▸ **Document segment**

+---+

Don't get me wrong, I think EI is a great dosing method and is what got me growing plants properly for the first time. I just like to try different things and see what happens. All I've done is copy what many other people have done before and adapt it for my needs. Lean dosing does need daily dosing of N and P to try and keep them from bottoming out but this suits me better than every other day dosing.

I don't do it to reduce growth rates but just to suit my lifestyle. TBH growth rates aren't that much less anyway and the plants look pretty much the same. I like the idea of smaller water changes and lower CO2 levels which some fish IMHO definitely do prefer. Didn't have algae problems under EI so that was never a reason to change. 

The idea is to supply the plants with what they require and control this with the lighting period. PO4 levels are low but not zero.

I was sceptical as well at first but I thought there was no harm in trying something different. Glad I did.

James


----------



## plantbrain (13 May 2008)

there's never any rule that EI must be applied with a sledge hammer and to full ppm's.
It is just an upper bound, you can and should likely dose less as you get a feel for the tank, algae, plants in general etc.

No need to lard it on if it's not being used.
I doubt James has the same light intensity I used to develop the upper bounds.
So it stands to reason that he does not NEED this much ferts.

However, and this is where folks slip up, having excess does not mean you will get algae, or that it is necessarily "bad".
But it's just more than you "need". In effort to not be so wasteful, or to reduce water changes, whatever your goal might be, you can slowly reduce things down and note plant health.

As soon as you see a negative response, and you have scaled things down slowly, then you bump it back up to the next highest level. But..........things change and often a great deal with respect to time.

Take a single stem of Hygro.

As it grows towards the light, say at 1 cm per day, what happens over 2 weeks?
14 cm of growth and exponential branching and 14 cm closer to the light and a much faster rate of growth as things get closer to the light source as well as increased CO2 demand.

Intensity drops off by the inverse square law, and so does growth rate as you move away.

So trimming makes a huge difference.

+---+

Repeat the forum discussion of EI and lean fertilizer dosing word for word, from beginning to end.

+---+

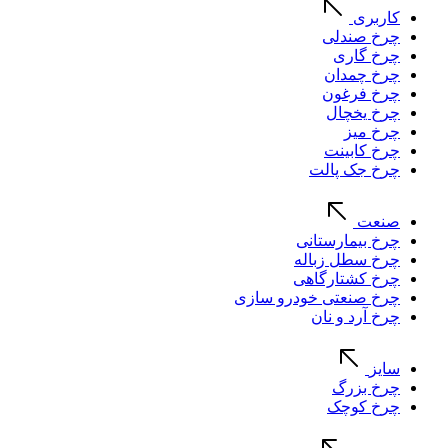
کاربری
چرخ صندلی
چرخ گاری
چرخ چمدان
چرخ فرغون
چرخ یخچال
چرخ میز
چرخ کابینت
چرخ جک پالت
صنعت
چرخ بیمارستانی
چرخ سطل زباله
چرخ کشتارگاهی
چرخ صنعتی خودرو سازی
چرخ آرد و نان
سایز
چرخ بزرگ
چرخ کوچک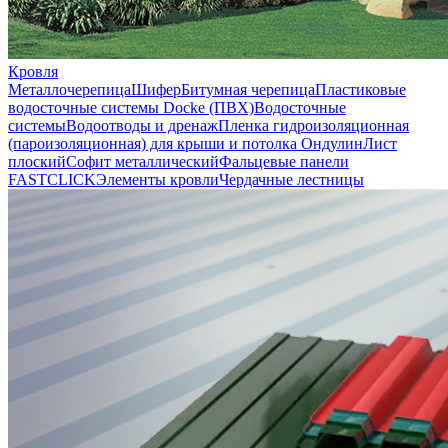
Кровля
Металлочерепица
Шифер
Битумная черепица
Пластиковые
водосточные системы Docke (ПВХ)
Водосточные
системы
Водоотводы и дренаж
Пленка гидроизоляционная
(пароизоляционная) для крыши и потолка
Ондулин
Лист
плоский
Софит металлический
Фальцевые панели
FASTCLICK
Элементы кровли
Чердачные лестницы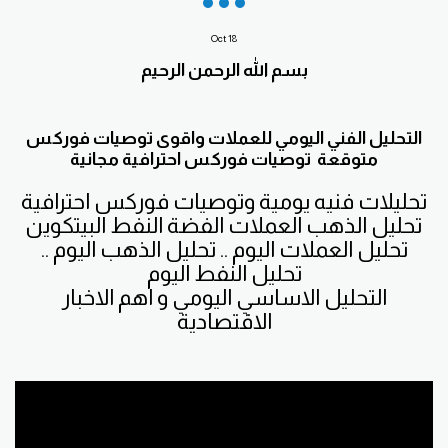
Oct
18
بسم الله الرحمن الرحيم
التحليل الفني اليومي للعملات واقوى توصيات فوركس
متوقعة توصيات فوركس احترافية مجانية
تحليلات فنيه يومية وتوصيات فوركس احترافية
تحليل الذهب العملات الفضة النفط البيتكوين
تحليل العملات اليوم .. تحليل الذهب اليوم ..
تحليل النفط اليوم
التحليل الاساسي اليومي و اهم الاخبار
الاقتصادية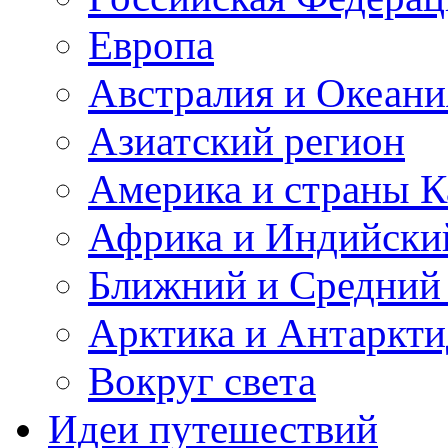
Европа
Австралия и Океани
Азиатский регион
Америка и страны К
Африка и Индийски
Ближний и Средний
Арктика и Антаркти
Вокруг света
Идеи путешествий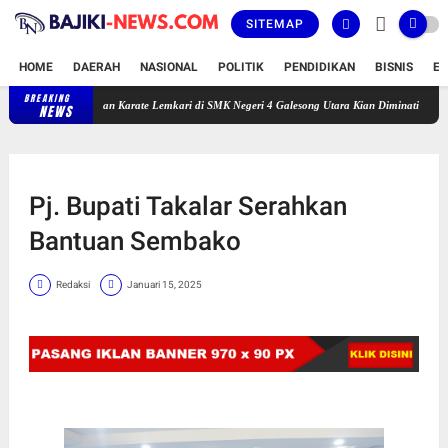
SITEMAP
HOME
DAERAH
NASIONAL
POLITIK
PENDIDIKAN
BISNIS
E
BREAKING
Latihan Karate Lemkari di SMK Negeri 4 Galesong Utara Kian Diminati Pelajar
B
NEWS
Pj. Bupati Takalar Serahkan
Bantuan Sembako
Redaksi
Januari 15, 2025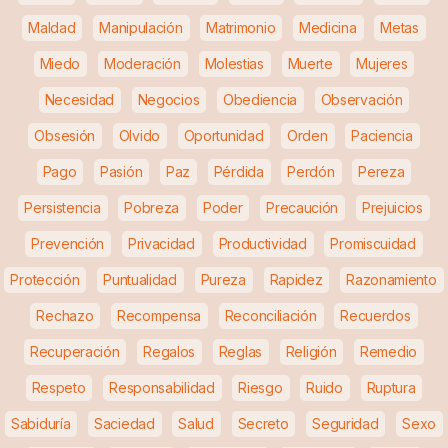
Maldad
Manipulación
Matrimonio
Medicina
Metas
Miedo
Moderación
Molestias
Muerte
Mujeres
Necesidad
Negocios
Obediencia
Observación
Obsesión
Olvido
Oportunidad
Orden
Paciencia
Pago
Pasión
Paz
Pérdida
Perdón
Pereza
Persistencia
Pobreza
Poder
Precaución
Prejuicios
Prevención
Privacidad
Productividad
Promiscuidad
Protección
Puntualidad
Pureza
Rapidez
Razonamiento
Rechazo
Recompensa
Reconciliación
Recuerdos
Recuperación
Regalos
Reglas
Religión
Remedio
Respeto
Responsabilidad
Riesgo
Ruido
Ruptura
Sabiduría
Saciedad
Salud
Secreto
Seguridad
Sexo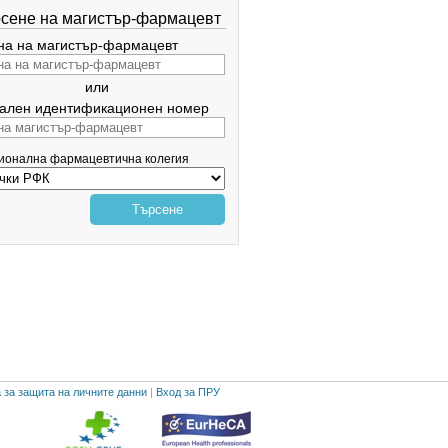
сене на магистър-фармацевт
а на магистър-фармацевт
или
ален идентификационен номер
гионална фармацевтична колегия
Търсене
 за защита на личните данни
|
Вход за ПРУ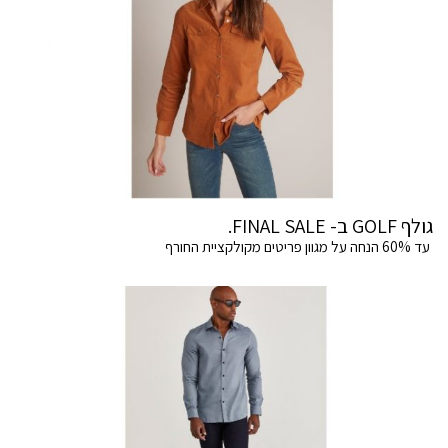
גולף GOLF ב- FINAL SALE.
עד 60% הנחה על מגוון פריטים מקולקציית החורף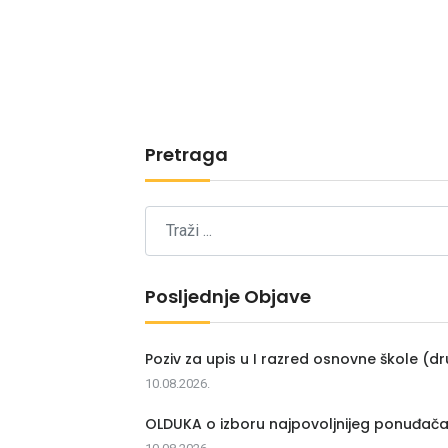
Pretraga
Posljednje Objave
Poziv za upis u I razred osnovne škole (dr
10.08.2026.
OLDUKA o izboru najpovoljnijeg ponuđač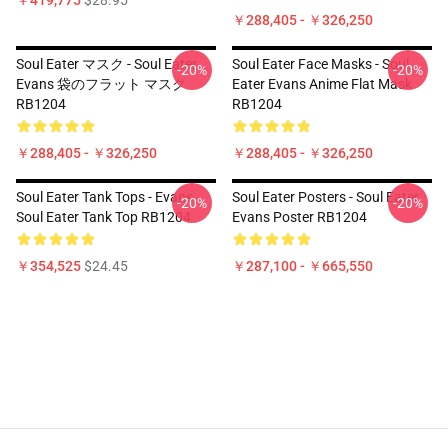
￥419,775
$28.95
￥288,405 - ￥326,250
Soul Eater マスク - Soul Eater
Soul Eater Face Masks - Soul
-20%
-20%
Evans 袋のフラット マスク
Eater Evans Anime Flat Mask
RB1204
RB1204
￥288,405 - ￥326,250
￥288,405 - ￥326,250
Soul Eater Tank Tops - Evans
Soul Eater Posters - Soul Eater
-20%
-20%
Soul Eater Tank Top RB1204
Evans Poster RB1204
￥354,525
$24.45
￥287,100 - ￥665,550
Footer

+---+

▸ **Solution for this task**
Don't get me wrong, I think EI is a great dosing method and is what got me growing plants properly for the first time. I just like to try different things and see what happens. All I've done is copy what many other people have done before and adapt it for my needs. Lean dosing does need daily dosing of N and P to try and keep them from bottoming out but this suits me better than every other day dosing.

I don't do it to reduce growth rates but just to suit my lifestyle. TBH growth rates aren't that much less anyway and the plants look pretty much the same. I like the idea of smaller water changes and lower CO2 levels which some fish IMHO definitely do prefer. Didn't have algae problems under EI so that was never a reason to change. 

The idea is to supply the plants with what they require and control this with the lighting period. PO4 levels are low but not zero.

I was sceptical as well at first but I thought there was no harm in trying something different. Glad I did.

James


----------



## plantbrain (13 May 2008)

there's never any rule that EI must be applied with a sledge hammer and to full ppm's.
It is just an upper bound, you can and should likely dose less as you get a feel for the tank, algae, plants in general etc.

No need to lard it on if it's not being used.
I doubt James has the same light intensity I used to develop the upper bounds.
So it stands to reason that he does not NEED this much ferts.

However, and this is where folks slip up, having excess does not mean you will get algae, or that it is necessarily "bad".
But it's just more than you "need". In effort to not be so wasteful, or to reduce water changes, whatever your goal might be, you can slowly reduce things down and note plant health.

As soon as you see a negative response, and you have scaled things down slowly, then you bump it back up to the next highest level. But..........things change and often a great deal with respect to time.

Take a single stem of Hygro.

As it grows towards the light, say at 1 cm per day, what happens over 2 weeks?
14 cm of growth and exponential branching and 14 cm closer to the light and a much faster rate of growth as things get closer to the light source as well as increased CO2 demand.

Intensity drops off by the inverse square law, and so does growth rate as you move away.

So trimming makes a huge difference.